Ainda conforme o MP-SP, ao menos 20 guardas municipais prestaram depoimento à Promotoria relatando supostos casos de assédio moral, perseguição funcional, abuso de autoridade e falhas nos mecanismos de fiscalização da corporação. Os relatos também mencionam possíveis irregularidades no controle de armamentos e equipamentos públicos.
Em procedimento aberto em 2025, o promotor de Justiça Jonathan Vieira de Azevedo apontou a existência de indícios de abuso de autoridade, centralização excessiva de poder e possíveis irregularidades administrativas envolvendo integrantes da GCM.
O Ministério Público também informou que investiga suspeitas sobre eventual uso de viaturas, pessoal e outros recursos públicos para finalidades privadas.

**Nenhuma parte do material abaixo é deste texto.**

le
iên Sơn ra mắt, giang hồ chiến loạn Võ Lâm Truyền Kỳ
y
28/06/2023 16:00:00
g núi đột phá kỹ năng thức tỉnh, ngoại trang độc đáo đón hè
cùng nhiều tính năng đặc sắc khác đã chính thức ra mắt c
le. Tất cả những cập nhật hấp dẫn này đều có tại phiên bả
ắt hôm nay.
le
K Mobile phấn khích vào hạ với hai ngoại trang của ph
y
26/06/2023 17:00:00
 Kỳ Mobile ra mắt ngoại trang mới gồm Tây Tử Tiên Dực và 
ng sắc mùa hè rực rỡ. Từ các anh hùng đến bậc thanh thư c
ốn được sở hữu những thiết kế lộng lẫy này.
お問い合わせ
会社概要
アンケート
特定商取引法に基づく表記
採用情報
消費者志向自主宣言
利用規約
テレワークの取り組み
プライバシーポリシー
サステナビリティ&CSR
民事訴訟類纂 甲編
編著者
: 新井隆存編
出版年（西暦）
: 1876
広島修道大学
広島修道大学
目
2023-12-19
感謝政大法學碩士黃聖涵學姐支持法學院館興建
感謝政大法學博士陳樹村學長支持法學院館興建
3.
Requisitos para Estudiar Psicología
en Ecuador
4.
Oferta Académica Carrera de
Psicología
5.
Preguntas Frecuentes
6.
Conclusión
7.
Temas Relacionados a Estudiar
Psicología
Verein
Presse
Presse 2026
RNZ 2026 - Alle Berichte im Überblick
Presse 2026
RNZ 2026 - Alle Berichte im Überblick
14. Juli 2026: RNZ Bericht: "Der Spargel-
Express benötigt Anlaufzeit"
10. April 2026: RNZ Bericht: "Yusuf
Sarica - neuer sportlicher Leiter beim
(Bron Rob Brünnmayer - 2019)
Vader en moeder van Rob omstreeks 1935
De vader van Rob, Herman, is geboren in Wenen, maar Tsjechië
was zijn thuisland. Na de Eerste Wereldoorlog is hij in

O MP-SP informou que apura a possível existência de uma estrutura organizada voltada à prática de ilícitos dentro da corporação. Segundo o promotor que conduz a apuração, depoimentos colhidos pela Promotoria apresentaram indícios que estão sendo investigados, incluindo relatos de perseguições internas, desvio de finalidade administrativa e utilização indevida da estrutura pública.
Com relação aos procedimentos internos de controle, a administração municipal esclareceu que “o monitoramento do armamento da corporação segue um rigoroso protocolo físico de registro. A retirada e a devolução de armas de porte são controladas por acautelamento; já as portáteis são controladas mediante livros de registro específicos, garantindo a rastreabilidade e a responsabilidade individual de cada agente; porém, a Prefeitura já trabalha e estuda a implantação de sistema digital.”
Questionada sobre possíveis responsabilidades administrativas, a Prefeitura ressaltou que está abrindo procedimento interno para a apuração dos fatos.